Verordening (EG) nr. 1030/2002 maakt deel uit van het Schengenacquis dat van toepassing is op Noorwegen, IJsland, Zwitserland en Liechtenstein op grond van hun respectieve Schengenassociatieovereenkomsten. De voorgestelde wijziging moet derhalve ook gelden voor die geassocieerde landen.
Artikel 1
In dit artikel wordt bepaald dat de bijlage bij Verordening (EG) nr. 1030/2002 moet worden vervangen door de nieuwe bijlage, die het beeld en de algemene beschrijving van de nieuwe verblijfstitel bevat.
Om de bestaande voorraden te kunnen opgebruiken, is voorzien in een overgangsperiode van zes maanden gedurende welke de lidstaten nog gebruik kunnen blijven maken van de oude verblijfstitels.
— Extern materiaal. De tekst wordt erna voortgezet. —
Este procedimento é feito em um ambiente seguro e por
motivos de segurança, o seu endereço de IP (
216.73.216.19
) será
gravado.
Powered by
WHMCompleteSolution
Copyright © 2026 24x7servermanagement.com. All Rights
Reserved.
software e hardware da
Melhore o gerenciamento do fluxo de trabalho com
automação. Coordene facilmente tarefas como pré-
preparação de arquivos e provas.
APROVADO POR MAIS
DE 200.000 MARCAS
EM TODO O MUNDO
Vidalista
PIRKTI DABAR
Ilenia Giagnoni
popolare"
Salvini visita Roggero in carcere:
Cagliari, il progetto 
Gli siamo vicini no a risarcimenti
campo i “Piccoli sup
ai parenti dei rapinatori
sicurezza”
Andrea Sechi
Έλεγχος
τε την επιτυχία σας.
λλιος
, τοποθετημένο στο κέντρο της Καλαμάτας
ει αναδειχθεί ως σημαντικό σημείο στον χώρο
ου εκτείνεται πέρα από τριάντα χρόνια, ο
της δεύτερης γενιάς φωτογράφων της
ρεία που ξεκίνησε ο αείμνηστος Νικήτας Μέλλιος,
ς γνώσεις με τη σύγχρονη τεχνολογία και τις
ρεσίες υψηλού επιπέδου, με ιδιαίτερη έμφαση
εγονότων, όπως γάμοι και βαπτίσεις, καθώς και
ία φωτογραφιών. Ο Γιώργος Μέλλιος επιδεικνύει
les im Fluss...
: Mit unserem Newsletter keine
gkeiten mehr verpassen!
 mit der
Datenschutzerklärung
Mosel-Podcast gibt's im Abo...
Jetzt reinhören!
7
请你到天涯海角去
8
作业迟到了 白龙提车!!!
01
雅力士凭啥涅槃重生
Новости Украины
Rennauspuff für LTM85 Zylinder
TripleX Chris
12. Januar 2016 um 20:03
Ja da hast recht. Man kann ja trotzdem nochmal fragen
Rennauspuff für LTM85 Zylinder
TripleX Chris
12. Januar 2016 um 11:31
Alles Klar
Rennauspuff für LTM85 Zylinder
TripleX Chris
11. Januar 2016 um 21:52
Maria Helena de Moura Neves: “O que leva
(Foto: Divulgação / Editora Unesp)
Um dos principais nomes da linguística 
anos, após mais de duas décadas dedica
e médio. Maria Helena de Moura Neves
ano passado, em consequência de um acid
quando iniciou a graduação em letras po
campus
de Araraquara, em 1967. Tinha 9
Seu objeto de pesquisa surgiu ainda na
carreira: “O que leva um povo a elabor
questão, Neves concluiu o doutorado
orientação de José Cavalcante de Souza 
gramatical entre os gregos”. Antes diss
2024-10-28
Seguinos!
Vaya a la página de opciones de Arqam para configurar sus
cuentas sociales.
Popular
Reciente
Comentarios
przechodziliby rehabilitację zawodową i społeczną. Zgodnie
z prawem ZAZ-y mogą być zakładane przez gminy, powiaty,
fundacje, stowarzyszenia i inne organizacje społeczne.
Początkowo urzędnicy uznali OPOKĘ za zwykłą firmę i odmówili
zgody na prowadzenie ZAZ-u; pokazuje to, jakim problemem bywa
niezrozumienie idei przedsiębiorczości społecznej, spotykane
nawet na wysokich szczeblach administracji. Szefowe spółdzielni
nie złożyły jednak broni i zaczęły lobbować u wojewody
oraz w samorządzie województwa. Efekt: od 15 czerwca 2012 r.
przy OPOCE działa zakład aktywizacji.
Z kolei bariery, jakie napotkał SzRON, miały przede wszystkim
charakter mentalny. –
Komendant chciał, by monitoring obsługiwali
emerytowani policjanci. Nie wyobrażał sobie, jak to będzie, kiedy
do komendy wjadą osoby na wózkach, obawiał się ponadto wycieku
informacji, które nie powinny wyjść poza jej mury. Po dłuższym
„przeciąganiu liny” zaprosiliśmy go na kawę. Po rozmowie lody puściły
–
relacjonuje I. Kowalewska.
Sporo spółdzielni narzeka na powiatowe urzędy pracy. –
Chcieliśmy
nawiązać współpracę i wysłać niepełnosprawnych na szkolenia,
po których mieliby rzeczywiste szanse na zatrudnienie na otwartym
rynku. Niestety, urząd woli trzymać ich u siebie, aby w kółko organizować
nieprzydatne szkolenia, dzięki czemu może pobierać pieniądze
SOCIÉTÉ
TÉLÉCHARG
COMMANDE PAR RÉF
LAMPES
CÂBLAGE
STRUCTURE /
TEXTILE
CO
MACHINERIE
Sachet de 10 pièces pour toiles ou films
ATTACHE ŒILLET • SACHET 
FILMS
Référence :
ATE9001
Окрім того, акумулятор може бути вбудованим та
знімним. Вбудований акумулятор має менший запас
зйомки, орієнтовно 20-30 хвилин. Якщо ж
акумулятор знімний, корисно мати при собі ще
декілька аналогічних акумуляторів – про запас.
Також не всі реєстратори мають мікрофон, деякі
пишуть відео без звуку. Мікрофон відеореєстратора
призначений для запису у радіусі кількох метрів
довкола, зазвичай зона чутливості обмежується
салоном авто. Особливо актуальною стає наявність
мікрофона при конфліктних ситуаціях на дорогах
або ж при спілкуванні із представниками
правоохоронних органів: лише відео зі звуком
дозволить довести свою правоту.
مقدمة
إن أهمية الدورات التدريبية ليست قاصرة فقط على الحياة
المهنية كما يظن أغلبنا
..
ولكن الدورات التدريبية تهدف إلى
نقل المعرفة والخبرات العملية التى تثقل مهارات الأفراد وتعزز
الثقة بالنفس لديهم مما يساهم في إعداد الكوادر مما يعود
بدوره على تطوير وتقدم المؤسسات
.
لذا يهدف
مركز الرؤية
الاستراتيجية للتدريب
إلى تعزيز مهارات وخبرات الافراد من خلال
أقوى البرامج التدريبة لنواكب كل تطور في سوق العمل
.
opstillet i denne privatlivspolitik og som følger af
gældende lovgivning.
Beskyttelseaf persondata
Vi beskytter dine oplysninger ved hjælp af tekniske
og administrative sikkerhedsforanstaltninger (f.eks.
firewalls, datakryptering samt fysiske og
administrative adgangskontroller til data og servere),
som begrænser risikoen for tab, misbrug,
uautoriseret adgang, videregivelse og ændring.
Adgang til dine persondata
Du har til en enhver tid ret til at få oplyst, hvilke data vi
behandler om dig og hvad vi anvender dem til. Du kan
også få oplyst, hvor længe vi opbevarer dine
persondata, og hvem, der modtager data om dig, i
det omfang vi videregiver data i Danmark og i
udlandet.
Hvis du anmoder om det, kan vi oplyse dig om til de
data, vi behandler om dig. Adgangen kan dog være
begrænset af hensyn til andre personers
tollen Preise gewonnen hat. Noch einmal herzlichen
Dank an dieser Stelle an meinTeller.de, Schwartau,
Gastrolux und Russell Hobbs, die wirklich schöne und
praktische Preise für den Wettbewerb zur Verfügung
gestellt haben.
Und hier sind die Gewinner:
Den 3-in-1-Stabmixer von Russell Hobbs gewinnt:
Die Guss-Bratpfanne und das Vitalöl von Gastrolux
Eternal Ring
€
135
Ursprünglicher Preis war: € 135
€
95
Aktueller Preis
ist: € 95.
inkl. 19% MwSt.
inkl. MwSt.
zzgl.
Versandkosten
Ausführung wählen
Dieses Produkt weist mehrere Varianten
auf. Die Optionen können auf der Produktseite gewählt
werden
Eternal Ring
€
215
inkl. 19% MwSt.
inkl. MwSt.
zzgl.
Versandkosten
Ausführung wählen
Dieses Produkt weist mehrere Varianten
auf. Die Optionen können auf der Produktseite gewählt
Ten eerste is er de gebruikelijke bepaling betreffende de inwerkingtreding van de verordening.
In de tweede plaats is bepaald dat de lidstaten de nieuwe verblijfstitel moeten invoeren binnen negen maanden na de aanneming door de Commissie van een uitvoeringsbesluit over de aanvullende technische specificaties.